Eher zurückhaltend seien die Betriebe momentan noch bei der Auffrischung der Kurse für betriebliche Ersthelfer: „Die vorgesehene Frist dafür ist um ein halbes Jahr verlängert worden.“

Unter eingeschränkten Bedingungen wurde die Tagespflegeeinrichtung des DRK in der Augustastraße seit einigen Tagen wieder geöffnet. „Statt mit der zugelassenen Zahl von 16 Plätzen betreiben wir die Einrichtung momentan nur mit acht Plätzen“, sagt Leiber-Pfeffinger. Temperatur-Messungen bei den Besuchern würden vorgenommen und bei Erkältungssymptomen der Gast wieder nach Hause geschickt.
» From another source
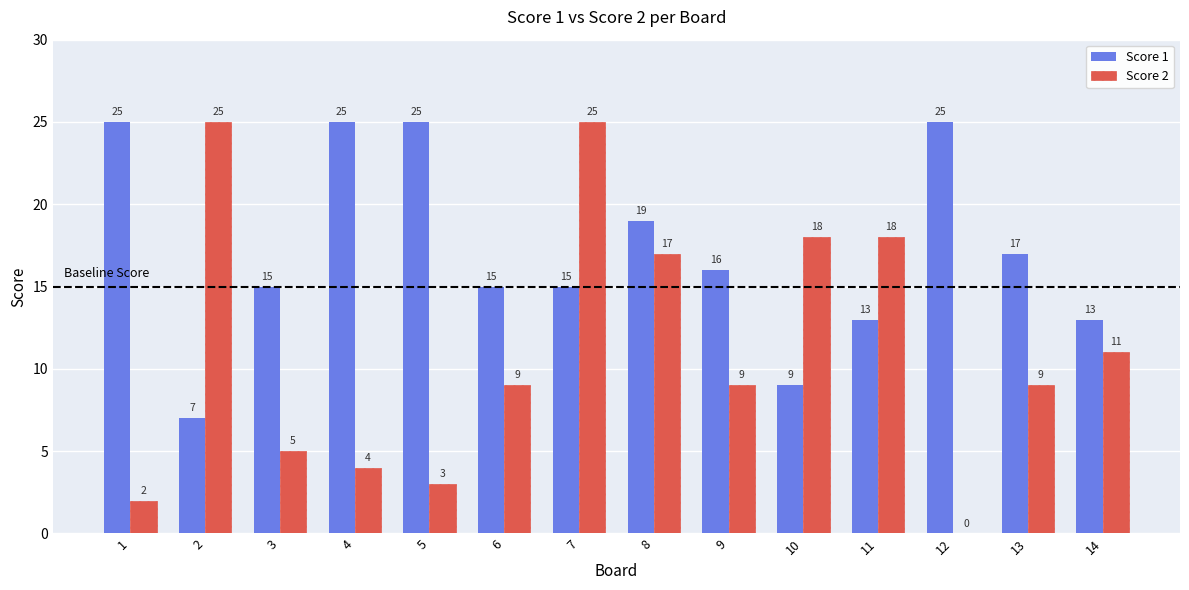

Is it true that Score 1 equals 25 at 1?

True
Aber: „Bislang hatten wir bei den Besuchern und in unserer Belegschaft noch keinen einzigen Corona-Fall.“

Weniger Neuanschlüsse beim Hausnotruf-System

Was das Hausnotruf-System betrifft, konstatierte Leiber-Pfeffinger aufgrund der Situation zuletzt ein zwischenzeitlich rückläufiges Interesse an Neuanschlüssen. Man habe sich bemüht, die Anschlüsse vor Ort bei den Kunden möglichst schnell zu installieren – natürlich auch mit entsprechender Schutzkleidung ausgerüstet.
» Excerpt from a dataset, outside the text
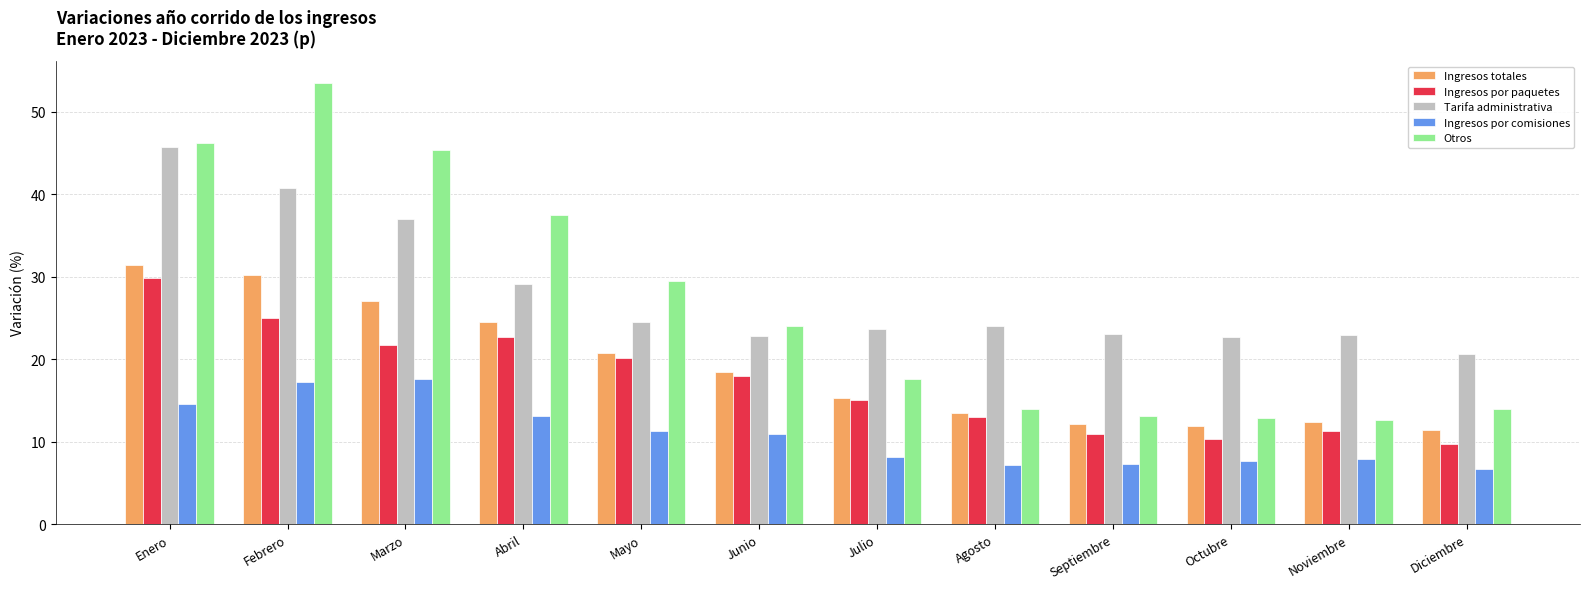

What is the minimum value shown in the chart?

6.7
Insgesamt sind beim Kreisverband Rastatt derzeit rund 1.000 Teilnehmer dem Hausnotrufsystem angeschlossen. Leiber-Pfeffinger lässt keinen Zweifel: „Es ist nun wichtig, langsam wieder zur Normalität zu kommen und deshalb kann man nur an die Vernunft der Leute appellieren, die Regeln einzuhalten“.